Some ex-scientologists told me about a relief and feeling of control after auditing, what is that on a technical level, placebo, temporary result?
I always thought this was a very insightful description on the introductory levels of Scientology, found in
1968's article by Ralph Lee Smith in Today's Health:
"In my visits to Scientology centers I encountered many enthusiastic persons who claimed that they had achieved fantastic progress in short periods of time through Scientology. They evinced total belief in the system. Their attitudes toward their auditors, toward persons running the Scientology centers, and above all, toward Ron Hubbard, bordered on reverence.
"Such attitudes are familiar to every psychotherapist and psychoanalyst. In the early stages of treatment, the patient usually regards his analyst as a paragon of wisdom and knowledge. He also experiences what he believes are sweeping "insight," and feels that he is making dramatic progress.
"One of the many fundamental differences between Scientology and psychotherapy is that a genuine therapist or analyst knows that these feelings are illusory, and that they must be transcended by the patient on his way to real emotional health. The analyst is not a god, a lawgiver, or a great discoverer, but a fallible human being. Genuine insight comes with painful slowness, and feelings of swift progress are nearly always a chimera.
"By contrast, Scientology keeps the patient in this illusory state and exploits it for profit. Instead of being totally free, a clear is a person who believes totally in Scientology and who totally reveres Ron Hubbard. The clear feels, with happy certainty, that he now relates to the world with complete success.
"But this view usually is not shared by the world. To his family and friends, the person who enters ever more deeply into Scientology seems to drift further and further from reality and to live more and more in the special in-group world that Scientology has created. Communication between converts and the rest of the world lapses and fails. The Scientologist believes that he is privy to exclusive truth, while everyone else suspects that he has gone over the deep edge."
Also John Ablett in 1988's
Scientology – what readers think,
"On trying Scientology counselling for the first time, you may well experience a feeling of insight, mild euphoria and the apparent resolution of some personal problem. If you were unaware that other techniques also offered similar experiences, you might believe the Church's claim that it alone had access to such methods. The supporting theories, as found in the writings of L Ron Hubbard, contain a profound mystical element and are couched in matter-of-fact technical jargon which makes them sound all the more plausible. And, after all, Hubbard himself was a nuclear physicist (wasn't he?).
"After your counselling session, you will be sent to an 'Examiner' who will confirm your new state of mind. At the end of a number of such sessions, a major insight may signal that you have achieved a particular 'grade' of existence. You will then declare this to the Examiner and be required to write a 'success story'. Afterwards you will receive a certificate along with the fulsome congratulations of other Scientologists.

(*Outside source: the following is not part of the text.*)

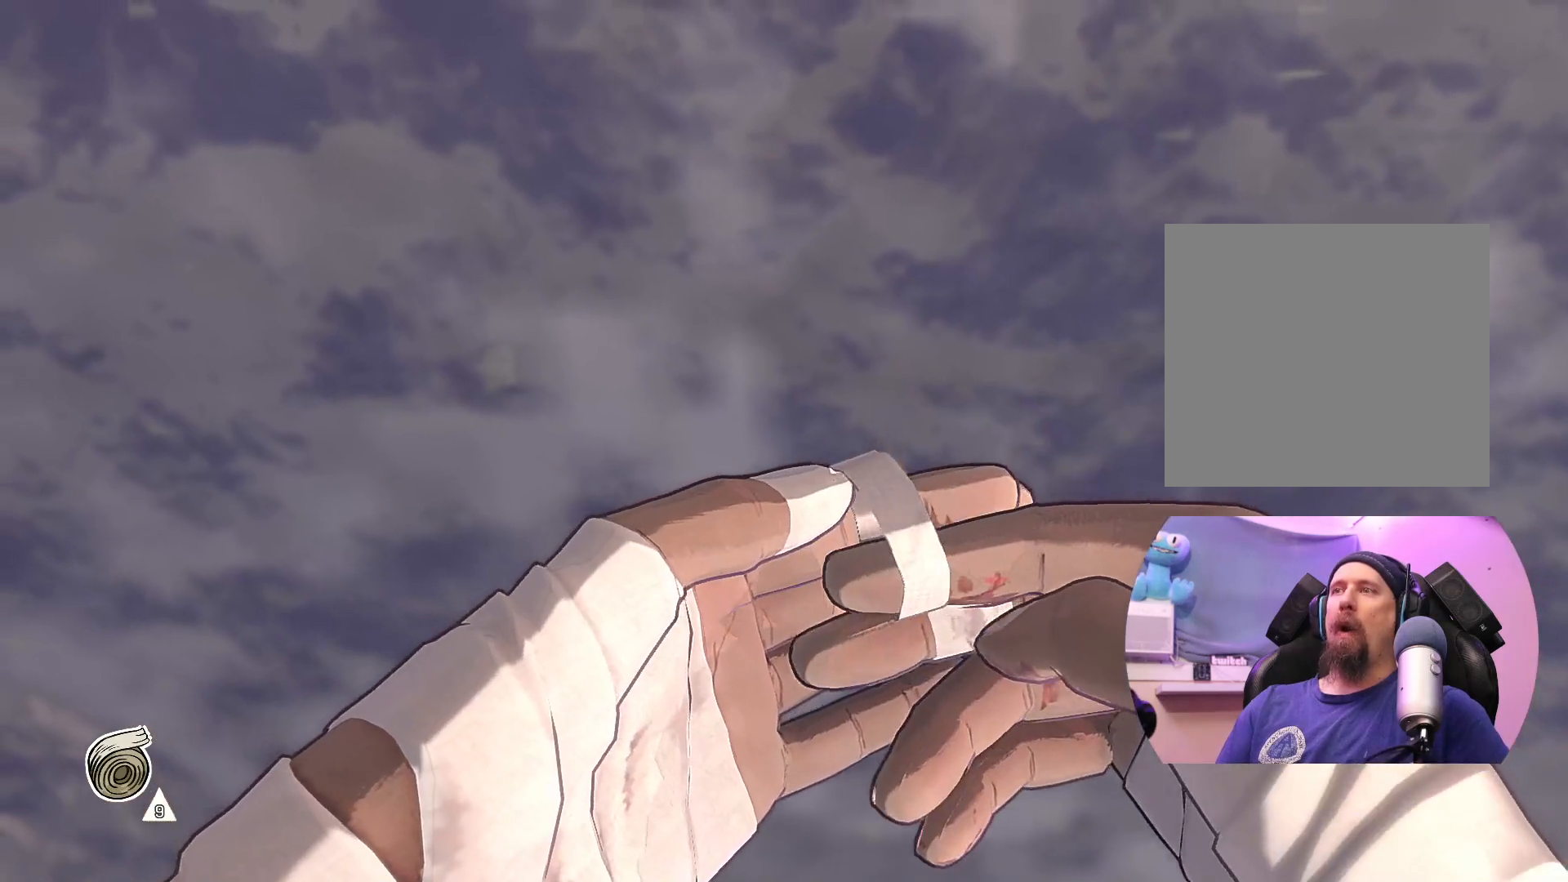
{"buttons": ["A"], "left_stick": "left", "right_stick": "center", "events": [[33, "left_stick", "up-left"], [150, "left_stick", "up-right"], [283, "left_stick", "down-right"], [483, "left_stick", "left"]]}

"Still in your euphoric mood, you will be whisked away to the 'Registrar' who has instructions not to let you go until you have signed up for the next period of counselling or for a training course. It doesn't matter about the money. You will find it somehow. If you really can't find it, you can always sign a contract to join the Church staff. You will then live on a pittance and work every hour that God sends. But what is more important than your spiritual freedom? It is not only this lifetime but your infinite future which is at stake. And only the Church holds the key."